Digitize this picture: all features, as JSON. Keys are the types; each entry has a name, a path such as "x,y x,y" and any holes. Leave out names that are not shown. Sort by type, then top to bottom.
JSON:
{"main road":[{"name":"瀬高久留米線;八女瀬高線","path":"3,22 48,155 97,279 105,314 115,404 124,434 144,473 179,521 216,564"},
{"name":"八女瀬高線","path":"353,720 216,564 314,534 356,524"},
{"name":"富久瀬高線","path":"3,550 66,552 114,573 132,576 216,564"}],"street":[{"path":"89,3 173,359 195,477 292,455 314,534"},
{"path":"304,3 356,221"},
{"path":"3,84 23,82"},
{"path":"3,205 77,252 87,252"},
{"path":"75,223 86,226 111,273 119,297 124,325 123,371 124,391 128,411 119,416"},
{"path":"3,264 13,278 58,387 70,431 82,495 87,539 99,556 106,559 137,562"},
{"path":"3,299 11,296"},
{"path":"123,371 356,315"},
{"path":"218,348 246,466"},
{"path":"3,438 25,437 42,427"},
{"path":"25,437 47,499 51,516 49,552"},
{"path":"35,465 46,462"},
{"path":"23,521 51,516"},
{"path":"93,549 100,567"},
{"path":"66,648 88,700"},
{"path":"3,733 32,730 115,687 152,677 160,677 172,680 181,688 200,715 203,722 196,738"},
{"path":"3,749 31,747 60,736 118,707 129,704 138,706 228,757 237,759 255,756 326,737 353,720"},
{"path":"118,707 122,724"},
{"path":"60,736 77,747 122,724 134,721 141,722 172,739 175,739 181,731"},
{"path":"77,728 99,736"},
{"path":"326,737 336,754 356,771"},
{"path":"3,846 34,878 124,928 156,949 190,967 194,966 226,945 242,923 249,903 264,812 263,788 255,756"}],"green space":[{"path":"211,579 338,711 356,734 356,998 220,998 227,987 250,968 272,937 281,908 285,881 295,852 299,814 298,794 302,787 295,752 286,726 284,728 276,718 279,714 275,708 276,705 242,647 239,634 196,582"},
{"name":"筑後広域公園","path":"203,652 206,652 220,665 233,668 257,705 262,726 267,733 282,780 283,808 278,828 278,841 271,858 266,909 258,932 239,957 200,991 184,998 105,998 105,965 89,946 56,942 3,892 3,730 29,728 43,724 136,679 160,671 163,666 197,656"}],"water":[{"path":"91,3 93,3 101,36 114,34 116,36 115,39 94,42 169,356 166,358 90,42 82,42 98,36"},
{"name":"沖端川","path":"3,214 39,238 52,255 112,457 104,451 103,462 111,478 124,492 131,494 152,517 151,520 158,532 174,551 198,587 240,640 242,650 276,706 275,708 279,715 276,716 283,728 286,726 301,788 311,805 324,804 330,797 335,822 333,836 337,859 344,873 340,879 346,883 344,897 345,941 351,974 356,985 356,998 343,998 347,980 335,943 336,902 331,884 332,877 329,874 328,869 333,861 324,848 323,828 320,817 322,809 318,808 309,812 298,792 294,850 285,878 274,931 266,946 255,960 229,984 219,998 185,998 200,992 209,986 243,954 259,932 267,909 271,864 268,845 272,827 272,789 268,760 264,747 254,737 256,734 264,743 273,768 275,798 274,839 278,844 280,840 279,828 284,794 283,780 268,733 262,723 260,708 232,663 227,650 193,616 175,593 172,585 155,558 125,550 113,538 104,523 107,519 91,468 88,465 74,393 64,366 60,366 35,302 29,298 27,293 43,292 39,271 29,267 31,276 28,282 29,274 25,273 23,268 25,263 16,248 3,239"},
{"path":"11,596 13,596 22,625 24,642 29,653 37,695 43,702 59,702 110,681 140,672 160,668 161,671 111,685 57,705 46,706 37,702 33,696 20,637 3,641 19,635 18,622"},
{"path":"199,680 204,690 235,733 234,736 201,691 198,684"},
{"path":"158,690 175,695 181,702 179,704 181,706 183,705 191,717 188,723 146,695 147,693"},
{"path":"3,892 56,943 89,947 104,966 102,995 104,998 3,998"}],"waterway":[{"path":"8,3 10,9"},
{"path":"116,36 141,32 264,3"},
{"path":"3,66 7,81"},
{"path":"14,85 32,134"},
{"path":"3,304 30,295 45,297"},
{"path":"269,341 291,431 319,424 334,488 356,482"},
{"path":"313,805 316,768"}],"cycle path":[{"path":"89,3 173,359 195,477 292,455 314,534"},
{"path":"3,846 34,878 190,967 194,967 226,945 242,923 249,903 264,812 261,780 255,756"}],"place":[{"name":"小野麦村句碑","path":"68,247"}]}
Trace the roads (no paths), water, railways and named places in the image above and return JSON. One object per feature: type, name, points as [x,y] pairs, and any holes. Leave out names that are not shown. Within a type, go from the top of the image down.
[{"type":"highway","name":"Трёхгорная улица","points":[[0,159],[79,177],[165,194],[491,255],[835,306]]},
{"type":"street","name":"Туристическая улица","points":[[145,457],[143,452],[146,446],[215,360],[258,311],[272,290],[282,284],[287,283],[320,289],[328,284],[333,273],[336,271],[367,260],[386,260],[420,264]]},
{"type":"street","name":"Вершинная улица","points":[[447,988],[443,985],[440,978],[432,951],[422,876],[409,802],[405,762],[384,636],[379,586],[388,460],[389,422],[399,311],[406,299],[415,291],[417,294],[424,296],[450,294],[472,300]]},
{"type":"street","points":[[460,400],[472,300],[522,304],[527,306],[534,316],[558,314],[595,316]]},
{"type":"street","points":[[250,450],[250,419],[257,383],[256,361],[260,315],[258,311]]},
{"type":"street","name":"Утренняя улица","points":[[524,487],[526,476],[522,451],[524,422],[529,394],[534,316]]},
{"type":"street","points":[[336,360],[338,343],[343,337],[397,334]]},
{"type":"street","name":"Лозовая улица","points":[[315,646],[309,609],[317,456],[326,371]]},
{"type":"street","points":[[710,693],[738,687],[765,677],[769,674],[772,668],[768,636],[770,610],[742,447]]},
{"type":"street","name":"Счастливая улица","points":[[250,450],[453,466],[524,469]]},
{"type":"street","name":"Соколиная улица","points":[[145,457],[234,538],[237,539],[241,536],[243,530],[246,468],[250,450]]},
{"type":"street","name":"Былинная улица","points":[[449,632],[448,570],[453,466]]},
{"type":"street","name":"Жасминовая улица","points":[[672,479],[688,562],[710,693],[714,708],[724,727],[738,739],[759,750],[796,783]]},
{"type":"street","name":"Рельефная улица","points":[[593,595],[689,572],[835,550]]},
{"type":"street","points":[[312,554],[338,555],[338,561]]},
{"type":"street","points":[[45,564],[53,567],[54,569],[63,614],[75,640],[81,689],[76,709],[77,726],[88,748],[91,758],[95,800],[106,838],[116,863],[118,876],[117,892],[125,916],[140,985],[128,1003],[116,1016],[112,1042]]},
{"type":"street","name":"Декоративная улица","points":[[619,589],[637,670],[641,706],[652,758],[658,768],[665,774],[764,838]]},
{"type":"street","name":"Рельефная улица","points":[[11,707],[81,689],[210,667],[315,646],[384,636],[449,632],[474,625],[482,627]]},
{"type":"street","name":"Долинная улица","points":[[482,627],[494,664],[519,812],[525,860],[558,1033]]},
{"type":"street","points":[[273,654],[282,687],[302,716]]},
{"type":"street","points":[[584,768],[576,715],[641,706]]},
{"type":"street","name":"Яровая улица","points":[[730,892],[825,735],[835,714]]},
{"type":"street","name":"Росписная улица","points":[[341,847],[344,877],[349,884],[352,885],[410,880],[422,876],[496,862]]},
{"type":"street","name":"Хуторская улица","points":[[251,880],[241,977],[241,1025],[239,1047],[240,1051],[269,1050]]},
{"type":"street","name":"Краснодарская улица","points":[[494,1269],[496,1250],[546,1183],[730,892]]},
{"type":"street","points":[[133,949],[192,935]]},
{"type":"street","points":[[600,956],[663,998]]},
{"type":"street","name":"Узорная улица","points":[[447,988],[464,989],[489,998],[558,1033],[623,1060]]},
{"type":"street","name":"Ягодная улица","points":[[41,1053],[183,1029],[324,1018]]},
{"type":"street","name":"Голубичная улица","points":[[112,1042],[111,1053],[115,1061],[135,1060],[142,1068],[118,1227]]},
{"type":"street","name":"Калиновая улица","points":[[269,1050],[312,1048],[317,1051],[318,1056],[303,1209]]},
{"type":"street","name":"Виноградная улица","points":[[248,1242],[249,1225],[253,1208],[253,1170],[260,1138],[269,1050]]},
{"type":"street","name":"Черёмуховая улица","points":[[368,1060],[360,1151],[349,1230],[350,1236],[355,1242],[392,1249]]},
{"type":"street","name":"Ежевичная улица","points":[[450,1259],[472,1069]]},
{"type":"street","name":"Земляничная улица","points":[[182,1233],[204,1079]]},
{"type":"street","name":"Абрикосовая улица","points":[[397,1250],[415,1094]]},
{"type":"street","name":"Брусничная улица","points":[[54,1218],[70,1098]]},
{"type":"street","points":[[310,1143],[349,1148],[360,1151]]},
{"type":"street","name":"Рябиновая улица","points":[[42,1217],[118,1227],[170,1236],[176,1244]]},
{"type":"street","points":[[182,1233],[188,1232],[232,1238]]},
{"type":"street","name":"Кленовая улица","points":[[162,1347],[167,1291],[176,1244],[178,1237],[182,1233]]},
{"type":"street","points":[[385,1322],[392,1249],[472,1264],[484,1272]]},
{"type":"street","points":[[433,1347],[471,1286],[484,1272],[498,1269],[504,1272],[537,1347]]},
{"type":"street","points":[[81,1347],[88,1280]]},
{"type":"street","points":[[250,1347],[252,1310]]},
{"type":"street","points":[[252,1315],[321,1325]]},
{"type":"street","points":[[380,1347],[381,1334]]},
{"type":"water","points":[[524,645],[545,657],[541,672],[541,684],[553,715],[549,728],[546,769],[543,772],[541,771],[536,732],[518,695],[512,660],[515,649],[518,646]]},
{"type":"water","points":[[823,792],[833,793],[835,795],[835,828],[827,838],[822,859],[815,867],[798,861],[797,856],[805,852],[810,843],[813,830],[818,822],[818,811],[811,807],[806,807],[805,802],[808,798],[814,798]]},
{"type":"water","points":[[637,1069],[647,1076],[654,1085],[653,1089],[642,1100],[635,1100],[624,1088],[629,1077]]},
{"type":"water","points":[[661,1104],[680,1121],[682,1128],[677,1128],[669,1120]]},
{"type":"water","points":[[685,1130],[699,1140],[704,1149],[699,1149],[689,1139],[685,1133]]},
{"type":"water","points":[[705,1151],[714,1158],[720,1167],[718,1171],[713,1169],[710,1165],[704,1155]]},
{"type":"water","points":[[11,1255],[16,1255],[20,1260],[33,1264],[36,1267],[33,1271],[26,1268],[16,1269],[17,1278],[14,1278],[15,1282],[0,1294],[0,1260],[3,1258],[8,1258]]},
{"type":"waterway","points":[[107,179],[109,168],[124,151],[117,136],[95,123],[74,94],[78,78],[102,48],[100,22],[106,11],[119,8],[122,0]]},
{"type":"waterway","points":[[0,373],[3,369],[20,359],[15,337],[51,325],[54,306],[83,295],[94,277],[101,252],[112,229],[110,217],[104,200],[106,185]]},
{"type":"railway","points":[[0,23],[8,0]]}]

+===+

» Instructions for the task:
Consider the string "JSON". State how many lines of the data contain it, giving the number alone.

» Solution to this exercise:
3